The Crouches weren’t concerned with appearances in the same way as families in town who were trying to nail down their places in the middle class. They wore old clothes and drove old cars. When I thought back on them in the late sixties, I realized that they were ahead of their time. They weren’t materialistic — at least not on a level I understood. They appreciated what was old and handmade and what came from the land. After I graduated from college and left Texas, I thought about the Crouches a lot, and from time to time I dreamed about their house. Nothing happened in the dream except that I wandered through empty rooms, then woke with a feeling of loss.

When I came back to Texas in 1971, I heard that Hondo, Shatzie, and a young man named Guich Koock had made news by buying a town. Luckenbach wasn’t much of a town, and its chief virtue was that it looked old. When you turned off RM Road 1376 onto the even smaller road next to Snail Creek, you had the feeling that you were entering a time warp. On the right was an old rock house; on the left, past the line of cypress trees that grew along the creek, were the ruins of a rusted-out cotton gin. Straight ahead, beyond a slight curve in the road, was the little weather-beaten store, looking like a Norman Rockwell illustration. Benno Eagle, who lived in the rock house and whose family has owned Luckenbach since they started it in 1849, had made few changes on the property. The outside of the store was covered with old signs, and the inside was a random collection of merchandise that looked as if it belonged in an antique shop. Not much of note has happened there since 1865, when a local inventor, Jacob Brodbeck, flew the first airplane fifty feet high for a distance of sixty feet. The plane, powered by a large spring, had no practical value and was long forgotten by the time the Wright brothers made their maiden voyage. Luckenbach was just another country store where German farmers and ranchers stopped in to pick up their mail, drink a beer, and play a game of dominoes. The dance hall across the street from the store was where families had reunions and gave wedding parties.

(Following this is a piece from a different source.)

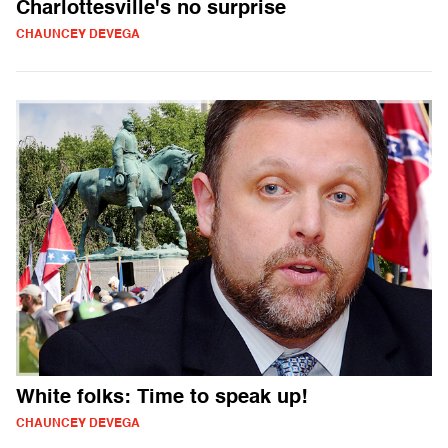
Charlottesville's no surprise
CHAUNCEY DEVEGA
White folks: Time to speak up!
CHAUNCEY DEVEGA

The Crouches and Guich originally planned to keep Luckenbach just as it was — a sort of “living museum” that would continue to serve the community, as well as cater to the tourists who had started to explore the Hill Country. The first kink in that plan came when the new owners discovered that Benno Engle had failed to tell them that the U.S. Post Office was closing down the Luckenbach station. Without the money that the post office brought in, the store would have a harder time breaking even. They quickly learned, however that Luckenbach, with its funny name and minute size, had instant media appeal. Frank X. Tolbert devoted a column in the Dallas Morning News to the purchase of Luckenbach, and other papers around the state picked up the story. Hondo and Guich capitalized on that appeal by writing humorous press releases about the theft of Luckenbach’s one parking meter (someone thought it was a slot machine) and about their attempt to get air mail by putting a mailbox on top of a flagpole. Newspaper readers in Texas cities were amused and intrigued, and Luckenbach, blessed with both obscurity and growing fame, became a destination for weekend drives. Shatzie, who had been most committed to preservation, dropped out of the venture when she saw how things were going, leaving Hondo and Guich to run Luckenbach as a beer joint. They put on dances some weekends, but people came mainly to drink beer out under the trees in warm weather or around the pot-bellied stove when it was cold.